» **Text section**

»»

The book therefore contains a catalogue of the Walker specimens on which new species were based by Arnott and Hooker (the ‘types’), a catalogue of her drawings (which are mainly of orchids), and transcripts of all her letters. The book also has an introduction putting the Walkers’ collecting activities in historical context, and in terms of the vegetation of Ceylon; short accounts of the Walker’s lives; a gazetteer of their collecting localities; and a listing of the 64 flowering plants (and 4 ferns) named after them. Professor David Mabberley has described the work as ‘a great contribution to botanical scholarship’, expressing surprise at ‘how much “on the public record” has had to be corrected’.

««

[Body or hand keypoint data]
»»

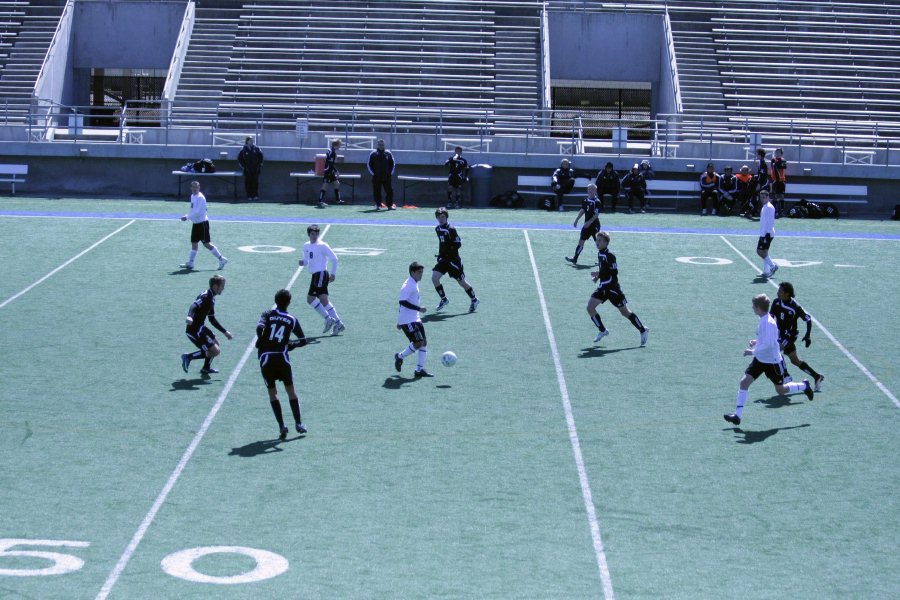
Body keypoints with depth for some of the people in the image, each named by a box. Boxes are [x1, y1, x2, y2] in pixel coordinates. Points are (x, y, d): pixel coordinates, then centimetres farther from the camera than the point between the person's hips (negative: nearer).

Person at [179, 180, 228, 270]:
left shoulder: (200, 197, -17)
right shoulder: (192, 196, 10)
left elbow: (197, 212, -22)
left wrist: (187, 217, -18)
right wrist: (187, 216, 5)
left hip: (202, 223, -9)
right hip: (196, 223, 9)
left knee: (206, 243, -6)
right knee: (194, 243, 9)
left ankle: (221, 259, 3)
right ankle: (190, 263, 12)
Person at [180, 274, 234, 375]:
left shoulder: (211, 299, 15)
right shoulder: (205, 297, -16)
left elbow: (212, 320, 24)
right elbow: (194, 305, -35)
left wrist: (225, 332, 24)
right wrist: (189, 316, -56)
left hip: (200, 328, 10)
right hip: (194, 330, -10)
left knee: (215, 343, 27)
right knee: (215, 351, -12)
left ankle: (206, 368, 38)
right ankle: (189, 357, -6)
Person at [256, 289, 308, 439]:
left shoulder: (267, 315, 4)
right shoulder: (292, 320, 7)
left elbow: (259, 327, -16)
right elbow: (303, 340, 8)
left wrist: (260, 341, 2)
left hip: (265, 358, 0)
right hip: (282, 357, 0)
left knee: (272, 392, 10)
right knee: (290, 389, 16)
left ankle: (281, 426, 2)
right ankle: (298, 423, 17)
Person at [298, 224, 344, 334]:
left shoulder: (322, 246, -9)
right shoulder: (306, 246, 14)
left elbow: (334, 258, -7)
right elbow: (307, 260, 24)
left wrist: (333, 273, -8)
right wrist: (303, 262, 0)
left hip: (321, 274, -8)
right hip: (314, 275, 8)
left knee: (310, 298, -12)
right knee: (324, 300, 7)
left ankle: (328, 319, -6)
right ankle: (338, 323, 10)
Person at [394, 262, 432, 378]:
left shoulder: (414, 284, 15)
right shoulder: (408, 285, -16)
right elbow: (403, 302, -25)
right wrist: (418, 308, -27)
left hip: (415, 319, 10)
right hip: (407, 320, -10)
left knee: (424, 342, 3)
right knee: (418, 343, -13)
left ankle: (420, 370, 5)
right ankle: (400, 356, 10)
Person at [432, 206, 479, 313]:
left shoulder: (451, 230, -16)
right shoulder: (437, 229, 7)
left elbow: (458, 244, -17)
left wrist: (448, 251, -24)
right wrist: (440, 254, 12)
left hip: (453, 259, -7)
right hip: (443, 259, 7)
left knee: (461, 282, 4)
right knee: (434, 277, -9)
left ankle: (474, 300, 25)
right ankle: (444, 299, 9)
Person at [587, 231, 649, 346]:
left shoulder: (609, 255, -18)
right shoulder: (599, 254, 9)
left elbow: (614, 272, -23)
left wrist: (599, 274, -26)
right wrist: (597, 277, 7)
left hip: (612, 288, -8)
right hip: (602, 287, 8)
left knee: (625, 312, 2)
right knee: (590, 307, -6)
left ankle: (643, 330, 19)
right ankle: (602, 331, 9)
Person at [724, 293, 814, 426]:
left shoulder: (768, 323, -26)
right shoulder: (763, 320, 4)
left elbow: (768, 345, -30)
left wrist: (752, 352, -24)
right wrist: (757, 342, 8)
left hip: (772, 361, -8)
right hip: (760, 360, 8)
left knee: (781, 390, 8)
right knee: (744, 382, -5)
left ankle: (804, 386, 36)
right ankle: (737, 415, -4)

««

» **Problems and tasks**
(a) Copy the passage about the Walkers' Ceylon collections, reproducing it word for word between "The book therefore" and "to be corrected’.", inclusive.
(b) Carry on the passage about the Walkers' Ceylon collections, starting after its last sentence.

» **Answers**
(a)
The book therefore contains a catalogue of the Walker specimens on which new species were based by Arnott and Hooker (the ‘types’), a catalogue of her drawings (which are mainly of orchids), and transcripts of all her letters. The book also has an introduction putting the Walkers’ collecting activities in historical context, and in terms of the vegetation of Ceylon; short accounts of the Walker’s lives; a gazetteer of their collecting localities; and a listing of the 64 flowering plants (and 4 ferns) named after them. Professor David Mabberley has described the work as ‘a great contribution to botanical scholarship’, expressing surprise at ‘how much “on the public record” has had to be corrected’.

(b)
Several outstanding discoveries relating to the Walkers remain to be made, and may be with descendants of whom there must be many – in particular whereabouts of portraits of Colonel Robert Patton last seen in 1938, the oil landscape paintings Anna Maria made in St Helena, and somewhere there must surely be a portrait of her, as her sister Sarah, Lady Torrens was painted by John Linnell, and her brother John Wogan Patton by George Chinnery.
The Botanical Collections of Colonel & Mrs Walker: Ceylon, 1830–1838, by H.J. Noltie. ISBN 978-1-906129-89-7.